“We don’t want anything to seem utilitarian,” Tavistock Vice President Ralph Ireland said. “Everything has to have a purpose. Every object has to be thoughtful.”
Their first parking garage collaboration introduced a wall of aluminum panels wrapping the main structure, with cutouts of zeros and ones in binary code. Fins of dichroic glass extend from the skin of the wall, creating prismatic reflections with hints of color throughout the day. The 60-foot tall Beacon at the corner is the symbol of the community.
“You can actually decode it,” Ireland said. “There’s a key on the second floor, you can see it from the Chroma restaurant. It has inspirational messages about innovation.”
The newest 800-space parking structure features a skin with circle-shaped cutouts and pops of LED accents that transform the building into a confetti of color after the sun sets. Jefrë turned again to language for the seed of the design.
“I would say in this case it’s not as literal,” Ireland told GrowthSpotter. “He used Braille as the inspiration. It’s not Braille, but inspired by it. We’re still working out the interpretation of it and all that. But that’s the inspiration. It is a little bit more whimsical, because that’s what the Braille led to."
The glass-enclosed corner stairwell becomes a main focus, with each level of stairs painted a different color. The circle-theme is repeated with the array of globe-shaped pendent lights in both corner towers.
The new structure will serve the second development phase of the town center, which includes a new office building, a hotel, wellness center and medical office building, as well as multiple buildings still slated for future development. Tavistock has submitted the project for appearance review to the Southeast Town Design Review Committee.
“We’re getting the design approved now so we can be shovel-ready,” Ireland said. “We do intend to start construction in the near future.”
The ground level is designed with high ceilings, so it could allow for potential retail uses in the future.

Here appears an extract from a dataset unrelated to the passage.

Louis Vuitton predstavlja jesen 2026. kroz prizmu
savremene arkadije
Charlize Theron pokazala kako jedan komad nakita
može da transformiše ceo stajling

Ireland said the intent of the parking structure design is to create a visual impact with maximum functionality.
“Our garages, if they’re going to be high usage garages with a lot of turnover, we want them to have express ramps,” he said. “That’s not an aesthetic thing, but it’s an ease of function thing. We make sure these high usage garages are painted, because it not only looks nice and clean, but it also reflects light better, so it feels more secure, and it helps from a wayfinding standpoint.”
The structural efficiencies raise the project budget more than the exterior enhancements, Ireland said.
“It’s not that much more of a premium than if you were to design it traditionally with precast panels to try to make it look like a building,” he said. “We’ve just taken that and said let’s try to reimagine and fit within the same budget.”